■ PROBLEM REQUIREMENTS
Nothing but the lines below from the one with "middle dip: (145, 164)" through the one with "wrist: (210, 136)" should be output, each exactly as given, and no pictures.

■ MATERIAL PROVIDED
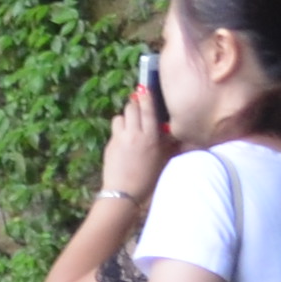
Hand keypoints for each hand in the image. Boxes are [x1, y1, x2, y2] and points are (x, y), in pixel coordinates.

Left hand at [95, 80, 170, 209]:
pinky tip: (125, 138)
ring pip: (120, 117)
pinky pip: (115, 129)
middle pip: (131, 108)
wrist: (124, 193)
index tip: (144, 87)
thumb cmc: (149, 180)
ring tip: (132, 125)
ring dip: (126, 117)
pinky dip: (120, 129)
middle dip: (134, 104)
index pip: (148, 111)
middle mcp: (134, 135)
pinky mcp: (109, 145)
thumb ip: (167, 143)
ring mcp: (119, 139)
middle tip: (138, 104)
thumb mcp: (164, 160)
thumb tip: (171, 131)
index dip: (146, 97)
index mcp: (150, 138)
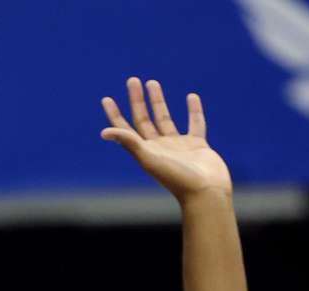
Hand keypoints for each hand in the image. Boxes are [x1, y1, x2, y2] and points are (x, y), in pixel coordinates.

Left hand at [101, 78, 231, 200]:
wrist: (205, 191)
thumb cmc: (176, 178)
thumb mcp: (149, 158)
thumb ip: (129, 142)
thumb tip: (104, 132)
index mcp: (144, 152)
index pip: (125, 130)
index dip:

---

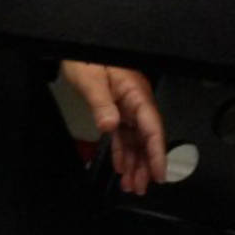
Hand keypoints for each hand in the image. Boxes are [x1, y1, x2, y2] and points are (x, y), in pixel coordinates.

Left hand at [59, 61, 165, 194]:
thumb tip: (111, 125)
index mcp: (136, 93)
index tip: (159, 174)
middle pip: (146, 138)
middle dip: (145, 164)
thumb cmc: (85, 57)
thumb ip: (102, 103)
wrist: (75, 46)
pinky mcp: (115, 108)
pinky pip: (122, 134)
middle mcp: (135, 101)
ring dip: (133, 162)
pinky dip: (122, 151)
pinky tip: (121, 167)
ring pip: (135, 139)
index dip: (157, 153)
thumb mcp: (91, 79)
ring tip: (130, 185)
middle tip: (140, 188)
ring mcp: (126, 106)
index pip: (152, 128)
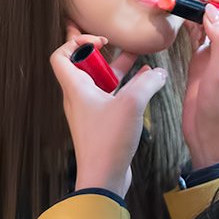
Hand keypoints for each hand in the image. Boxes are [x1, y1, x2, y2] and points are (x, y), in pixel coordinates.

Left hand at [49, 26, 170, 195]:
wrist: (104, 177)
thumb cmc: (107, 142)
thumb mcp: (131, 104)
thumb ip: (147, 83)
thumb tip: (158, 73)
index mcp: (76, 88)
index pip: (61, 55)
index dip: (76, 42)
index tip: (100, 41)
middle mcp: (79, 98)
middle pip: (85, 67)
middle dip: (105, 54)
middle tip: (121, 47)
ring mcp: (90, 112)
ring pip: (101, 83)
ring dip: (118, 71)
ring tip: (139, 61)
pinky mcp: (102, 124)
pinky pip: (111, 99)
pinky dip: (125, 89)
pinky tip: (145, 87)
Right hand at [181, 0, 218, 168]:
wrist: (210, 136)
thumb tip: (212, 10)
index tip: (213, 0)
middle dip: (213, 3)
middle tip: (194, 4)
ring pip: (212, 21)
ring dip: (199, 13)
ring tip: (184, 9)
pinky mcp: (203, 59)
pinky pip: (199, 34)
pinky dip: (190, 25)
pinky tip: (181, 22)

■ WRITTEN REPLY
middle dip: (145, 164)
thumb cmc: (85, 57)
thumb ip: (102, 103)
wrist: (75, 46)
pinky mcp: (115, 108)
pinky pip: (122, 134)
middle mcp: (135, 101)
ring dip: (133, 162)
pinky dip: (122, 151)
pinky tip: (121, 167)
ring pip: (135, 139)
index dip: (157, 153)
thumb mcp: (91, 79)
ring tip: (130, 185)
middle tip: (140, 188)
ring mcp: (126, 106)
index pip: (152, 128)
Hand keypoints for each hand in the image. Boxes are [x1, y1, x2, y2] and points are (x, y), in pixel coordinates.

Left hand at [49, 26, 170, 195]:
wrist: (104, 177)
thumb cmc: (107, 142)
thumb mcp: (131, 104)
thumb ip: (147, 83)
thumb tip: (158, 73)
index mcp: (76, 88)
index pip: (61, 55)
index dip: (76, 42)
index tip: (100, 41)
middle mcp: (79, 98)
middle pip: (85, 67)
middle dip: (105, 54)
middle tip: (121, 47)
ring mcp: (90, 112)
ring pip: (101, 83)
ring dip: (118, 71)
ring tip: (139, 61)
pinky mcp: (102, 124)
pinky pip: (111, 99)
pinky dip: (125, 89)
pinky tip: (145, 87)
Right hand at [181, 0, 218, 168]:
wrist: (210, 136)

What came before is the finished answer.